Desde então, vídeos de prisões violentas e arbitrárias circularam amplamente na internet francesa, juntamente com apelos à rebelião nos bairros pobres.
Van é queimada durante revolta da juventude pobre nos bairros operários em Paris, no mês de abril.
Echi-Chetouani, assistente social, diz que a situação piorou consideravelmente desde o início do encarceramento, o que, segundo ele, só aumentou a sensação de poder e impunidade entre a polícia.
“Quando há pessoas nas ruas, os abusos policiais passam menos despercebidos”, explica. “Mas com os moradores trancados em casa, a polícia se tornou mais violenta e arbitrária. Tudo o que conseguimos foi uma ordem para ficar em casa, seguido de repressão”.
Os funcionários da saúde também denunciam que, mesmo que os bairros pobres tenham sido afetados pelo novo coronavírus após os bairros ricos, são os que hoje sofrem os maiores picos de morte. A combinação de famílias numerosas em bairros apertados e a falta de médicos e de leitos hospitalares deixou a população local particularmente exposta ao vírus.

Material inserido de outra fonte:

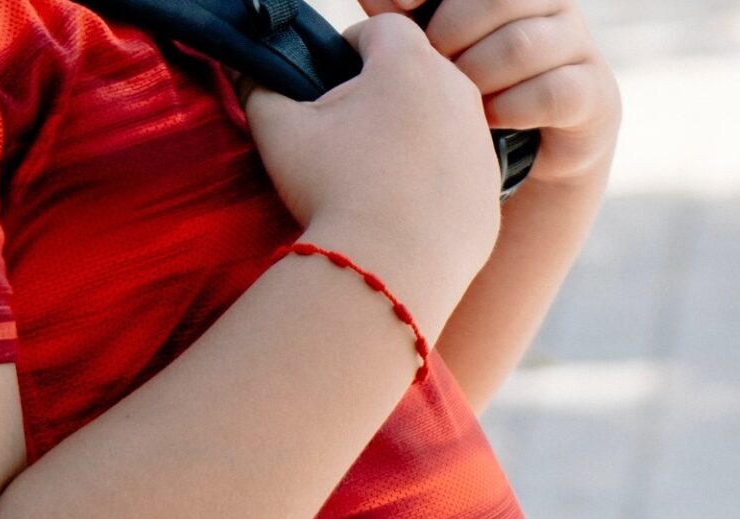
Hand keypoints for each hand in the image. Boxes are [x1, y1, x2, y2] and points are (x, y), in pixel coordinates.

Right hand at [233, 14, 502, 323]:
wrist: (392, 270)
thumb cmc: (335, 191)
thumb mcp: (278, 130)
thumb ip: (258, 88)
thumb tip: (247, 74)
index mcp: (410, 66)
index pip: (384, 28)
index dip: (354, 44)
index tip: (334, 73)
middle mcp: (459, 96)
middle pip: (420, 74)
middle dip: (386, 90)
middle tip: (349, 129)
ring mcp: (482, 145)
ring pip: (444, 123)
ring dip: (415, 135)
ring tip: (376, 173)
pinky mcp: (491, 191)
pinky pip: (460, 172)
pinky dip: (436, 180)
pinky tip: (404, 207)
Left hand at [363, 0, 621, 185]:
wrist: (531, 157)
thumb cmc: (475, 91)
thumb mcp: (435, 51)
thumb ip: (406, 20)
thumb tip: (381, 1)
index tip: (400, 6)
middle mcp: (550, 1)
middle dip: (452, 33)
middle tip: (431, 67)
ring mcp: (578, 44)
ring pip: (522, 45)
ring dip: (478, 76)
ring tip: (457, 100)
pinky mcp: (596, 92)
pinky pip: (552, 92)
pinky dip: (510, 109)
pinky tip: (487, 122)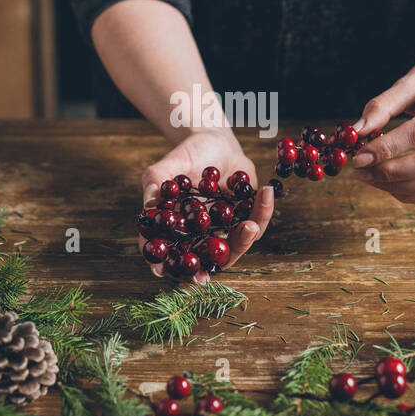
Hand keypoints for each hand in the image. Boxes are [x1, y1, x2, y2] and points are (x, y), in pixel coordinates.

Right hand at [140, 130, 275, 282]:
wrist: (215, 143)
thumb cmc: (186, 156)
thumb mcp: (167, 166)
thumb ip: (155, 183)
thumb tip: (148, 204)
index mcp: (177, 230)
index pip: (167, 253)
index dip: (166, 265)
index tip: (167, 272)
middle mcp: (201, 237)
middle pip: (204, 259)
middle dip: (216, 261)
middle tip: (217, 256)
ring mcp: (224, 231)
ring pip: (234, 246)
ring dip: (244, 239)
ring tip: (251, 225)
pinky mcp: (245, 219)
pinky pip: (256, 222)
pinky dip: (263, 211)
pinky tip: (265, 192)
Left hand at [350, 44, 414, 205]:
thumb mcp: (410, 80)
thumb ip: (382, 105)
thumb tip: (357, 131)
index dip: (386, 148)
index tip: (359, 156)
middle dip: (389, 173)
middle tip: (359, 171)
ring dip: (396, 187)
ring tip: (369, 176)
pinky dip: (409, 193)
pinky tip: (388, 182)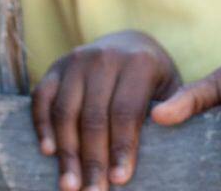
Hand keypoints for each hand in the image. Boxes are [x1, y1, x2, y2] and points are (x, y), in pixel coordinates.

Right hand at [30, 30, 181, 190]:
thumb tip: (165, 120)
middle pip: (94, 117)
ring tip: (70, 185)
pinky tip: (49, 152)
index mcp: (138, 61)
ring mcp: (76, 60)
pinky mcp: (55, 68)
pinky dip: (42, 126)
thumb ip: (179, 103)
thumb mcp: (171, 85)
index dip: (122, 148)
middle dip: (93, 160)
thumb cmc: (152, 76)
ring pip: (65, 113)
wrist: (126, 43)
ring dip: (67, 153)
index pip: (126, 112)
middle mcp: (104, 57)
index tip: (120, 179)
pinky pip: (41, 100)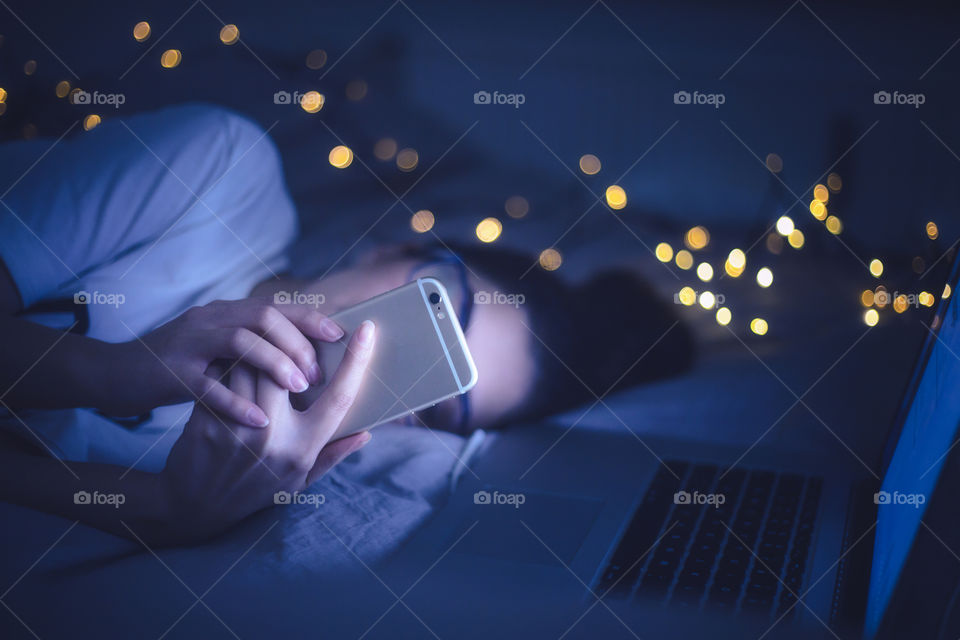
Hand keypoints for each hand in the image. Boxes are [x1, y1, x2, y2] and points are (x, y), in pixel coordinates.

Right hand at [115, 298, 344, 425]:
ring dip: (276, 364)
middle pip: (265, 317)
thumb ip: (254, 345)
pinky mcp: (171, 372)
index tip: (341, 336)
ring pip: (241, 342)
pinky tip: (261, 420)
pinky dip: (237, 402)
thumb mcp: (217, 348)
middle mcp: (211, 320)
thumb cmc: (177, 366)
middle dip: (298, 344)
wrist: (113, 374)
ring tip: (300, 388)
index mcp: (227, 313)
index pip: (278, 307)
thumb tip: (304, 356)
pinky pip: (208, 385)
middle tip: (318, 374)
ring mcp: (190, 343)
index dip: (311, 319)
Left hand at [158, 320, 375, 543]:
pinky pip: (220, 376)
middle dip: (288, 346)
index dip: (357, 360)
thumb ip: (332, 455)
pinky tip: (227, 363)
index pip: (340, 397)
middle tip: (288, 338)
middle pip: (286, 367)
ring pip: (250, 364)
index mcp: (303, 448)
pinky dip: (225, 363)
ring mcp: (237, 429)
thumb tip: (366, 433)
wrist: (194, 508)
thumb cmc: (254, 491)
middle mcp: (273, 438)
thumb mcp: (299, 481)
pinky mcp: (206, 421)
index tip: (367, 329)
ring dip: (255, 350)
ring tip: (257, 346)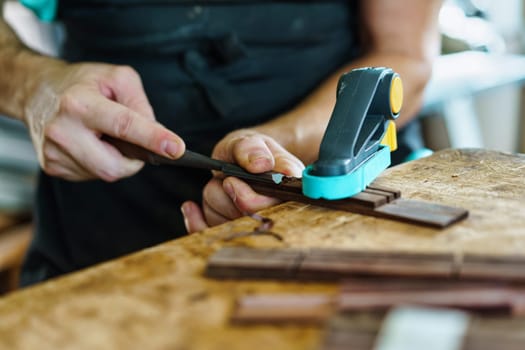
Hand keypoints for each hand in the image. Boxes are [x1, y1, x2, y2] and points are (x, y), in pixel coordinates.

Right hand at [24, 62, 184, 180]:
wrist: (37, 91)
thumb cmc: (83, 83)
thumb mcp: (117, 78)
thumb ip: (141, 105)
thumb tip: (157, 135)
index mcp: (79, 104)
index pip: (124, 126)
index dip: (153, 138)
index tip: (176, 149)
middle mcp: (62, 130)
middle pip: (113, 166)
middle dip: (134, 160)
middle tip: (138, 145)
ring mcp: (53, 152)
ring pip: (104, 173)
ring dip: (117, 160)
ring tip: (106, 137)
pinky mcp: (52, 166)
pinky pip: (91, 175)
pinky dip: (101, 162)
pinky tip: (93, 145)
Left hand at [181, 130, 303, 232]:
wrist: (243, 159)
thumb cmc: (252, 151)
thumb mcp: (251, 141)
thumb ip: (253, 148)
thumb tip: (261, 164)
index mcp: (288, 191)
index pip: (272, 209)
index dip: (248, 200)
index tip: (230, 181)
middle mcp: (276, 213)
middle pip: (244, 220)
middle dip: (226, 196)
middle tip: (227, 179)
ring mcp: (252, 227)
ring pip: (224, 225)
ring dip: (214, 200)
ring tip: (222, 183)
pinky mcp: (232, 233)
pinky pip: (210, 236)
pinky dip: (196, 221)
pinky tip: (191, 207)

E enquanto muitos parisienses fugiram para casas no campo ou mudaram para trabalhar em casa, os subúrbios mais pobres da capital têm abastecido a maioria dos trabalhadores que mantêm a metrópole funcionando.
Apesar de ser tal massa de trabalhadores miseráveis que mantém a cidade funcionando, em lugares norte de Bondy, por exemplo, há apenas um supermercado para uma população de 21 mil habitantes proletários. Seine-Saint-Denis é também o lar da população mais jovem da França, com 30% dos habitantes com menos de 20 anos.
Histórico de violência
Um estudo do Centro Nacional de Pesquisa Científica da França mostrou que negros no país têm 11,5 vezes mais probabilidade de serem revistados pela polícia do que os brancos, e os de origem árabe são sete vezes mais prováveis.
No final de março, o Le Canard Enchainé, importante fonte de jornalismo investigativo, relatou que o Ministério do Interior “pediu calmamente aos chefes de polícia que adotassem um toque leve ao tentarem impor o fechamento nos subúrbios para não inflamar as tensões”.
Nos subúrbios da França e da capital, onde se encontram os trabalhadores pobres e migrantes do país, relatam-se ser recorrente as forças de repressão do Estado reacionário parando pessoas nas na rua, fazendo revistas, entre outros abusos.
A população pobre inclusive afirma que a verificação de identidade, prática comum dos agentes, frequentemente tem um teor sexual, que vai desde “revistas” pesadas e abusos deliberados com as mãos, até casos de estupro.
Em três ocasiões desde 1999, o Estado francês foi considerado culpado de abuso sexual policial pelo “Tribunal Europeu de Direitos Humanos”. Os abusos incluíam estupro anal com bastão, testículo fraturado e tentativa de forçar sexo oral. Em vários casos as vítimas eram homens de origem norte-africana.